» **Text block**

────

Jenkin filmed Enys Men using his own Bolex H-16 SB camera and Bolex Prime lenses of varying lengths, including 10 15, 26, 50 and 75mm. Using an adaptor, specially-developed by camera engineer Les Bosher, Jenkin was also able to fit a vintage ARRI Carl Zeiss Vario-Sonnar 11-100mm T2 PL-mount zoom lens to the camera.
“I shot with the 15mm in tighter interior locations, and occasions when I needed to frame a bit wider. But I predominantly used the same Kern MacroSwitar 26mm f1.1 lens that I used for the vast majority of Bait. It has such warm colour. Although, I couldn’t detect it through the viewfinder, and despite meticulous measurements, the image was a little soft through that lens. But then again, I’m not interested in perfection or consistency.
“I also incorporated a few zooms into the visual language of the film, as I like them aesthetically, and the paradox that although our eyes don’t zoom, our attention does sort of hone-in on things. There’s a real human element to those zooms in Enys Men, as it was quite an effort to manipulate those lens moves by hand with consistency, and this played into the slightly creaky, handmade and imperfect nature of the overall look.”
Jenkin chose to shoot the exterior day scenes on KODAK VISION 3 50D 7203, using available light for the most part, with KODAK VISION 3 250D 7207 on the day interiors, frequently underexposing both filmstocks for aesthetic purposes. He employed KODAK VISION 3 500T 7219 for all of the night exterior/interior scenes. The bedroom and tin-mine scenes were generally illuminated by the light emanating from double-wicked candles, supplemented by soft flickering keynotes from a minimal number of Kino Flo lighting fixtures.
All of the exposed negative was processed by Kodak Film Lab, at Pinewood, before being scanned to 4K. The lab team were given express instructions about not performing any sort of ultrasonic cleaning, so as to remove dust or other particulates, and there was to be no imagestabilisation or elimination of gate weave either, as these are all key ingredients in Jenkin’s visual recipe.
Jenkin says he doesn’t regard himself as a cinematographer, rather that’s a role which combines the skills of Colin Holt, working as lighting camera. “I operated the camera in every instance, but collaborated closely with Colin on the lighting, and together we make the role of the DP. It’s unconventional, but that’s the way it is.

────

» **Provided records**
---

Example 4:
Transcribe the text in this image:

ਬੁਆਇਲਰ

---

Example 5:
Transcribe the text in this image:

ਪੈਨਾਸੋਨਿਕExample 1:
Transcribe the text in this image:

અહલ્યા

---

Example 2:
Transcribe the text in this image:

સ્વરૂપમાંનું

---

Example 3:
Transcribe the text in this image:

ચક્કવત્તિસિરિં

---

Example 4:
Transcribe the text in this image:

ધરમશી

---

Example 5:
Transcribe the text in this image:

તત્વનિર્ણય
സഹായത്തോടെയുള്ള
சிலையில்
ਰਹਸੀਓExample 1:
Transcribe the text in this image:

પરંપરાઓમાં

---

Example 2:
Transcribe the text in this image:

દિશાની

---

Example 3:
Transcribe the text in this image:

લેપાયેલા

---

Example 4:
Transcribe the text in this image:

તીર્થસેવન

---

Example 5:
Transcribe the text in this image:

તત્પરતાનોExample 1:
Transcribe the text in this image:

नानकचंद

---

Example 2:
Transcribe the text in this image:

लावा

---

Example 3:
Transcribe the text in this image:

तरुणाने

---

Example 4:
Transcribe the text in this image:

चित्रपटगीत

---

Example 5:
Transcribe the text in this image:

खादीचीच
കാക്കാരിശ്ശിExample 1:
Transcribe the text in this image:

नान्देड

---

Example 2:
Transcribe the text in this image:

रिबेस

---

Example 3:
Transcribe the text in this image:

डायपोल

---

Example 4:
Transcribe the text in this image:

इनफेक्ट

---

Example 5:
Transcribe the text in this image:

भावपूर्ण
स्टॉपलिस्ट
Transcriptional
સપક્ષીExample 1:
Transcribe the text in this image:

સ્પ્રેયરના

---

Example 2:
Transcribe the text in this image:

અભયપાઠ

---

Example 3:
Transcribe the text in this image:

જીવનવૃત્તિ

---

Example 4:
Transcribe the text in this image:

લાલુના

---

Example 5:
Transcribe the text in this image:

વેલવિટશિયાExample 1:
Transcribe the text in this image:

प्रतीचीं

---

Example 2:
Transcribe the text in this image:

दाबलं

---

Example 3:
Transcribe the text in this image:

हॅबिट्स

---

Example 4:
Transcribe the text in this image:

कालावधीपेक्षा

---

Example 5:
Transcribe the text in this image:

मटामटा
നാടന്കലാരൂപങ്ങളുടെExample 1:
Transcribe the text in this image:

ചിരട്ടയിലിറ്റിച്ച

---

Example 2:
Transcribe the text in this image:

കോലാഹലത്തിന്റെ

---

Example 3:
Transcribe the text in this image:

────

» **Task 1**
List every Kodak film stock named in the Enys Men text, each with its stock number.
» **Task 2**
Summarize the Enys Men text in two sentences.
» **Task 3**
Extend the Enys Men text, picking up after its final sentence.

» **Answer area 1**
KODAK VISION 3 50D 7203
KODAK VISION 3 250D 7207
KODAK VISION 3 500T 7219

» **Answer area 2**
Jenkin shot Enys Men on his own Bolex H-16 SB camera, mostly with a Kern MacroSwitar 26mm lens, and used KODAK VISION 3 film stocks of different speeds for the day and night scenes, often underexposing the day stocks for aesthetic purposes. The negative was processed by Kodak Film Lab at Pinewood and scanned to 4K with no ultrasonic cleaning or image stabilization, and Jenkin operated the camera while working closely with Colin Holt on the lighting, so that together they filled the role of the DP.

» **Answer area 3**
“We shot pretty much all of the exteriors in natural, available light, sometimes with a reflector to bounce illumination on to a face. We also used real daylight as the basis of the lighting for the interiors, as the cottage was small and we were never far from a window. But, depending on the weather, we had to supplement that with daylight-balanced bounced-light from outside on occasion. There are some inconsistencies between those scenes, and the direction of the shadows we threw-up on to the walls, as we shot some of the interior scenes at different locations. But we could not resist those temptations as they subtly add something of the supernatural to the visual storytelling.”
“I just love shooting on film, that’s what gets me up in the morning,” Jenkin concludes. “What also blows me away is that wherever I go, to screenings and film festivals, there are so many young people who want to know about film. They want to shoot on Super8mm and 16mm. It isn’t for personal nostalgic reasons. It’s essentially because they’ve grown-up in a digital age and film looks so different and visually-exciting to them by comparison. It’s also tactile and real when you get the chance to work with it.”
Enys Men was produced by Denzil Monk, and is a Bosena Production, presented by Film4 in association with Sound/Image Cinema Lab, distributed in the UK by BFI. It’s a remarkable odyssey.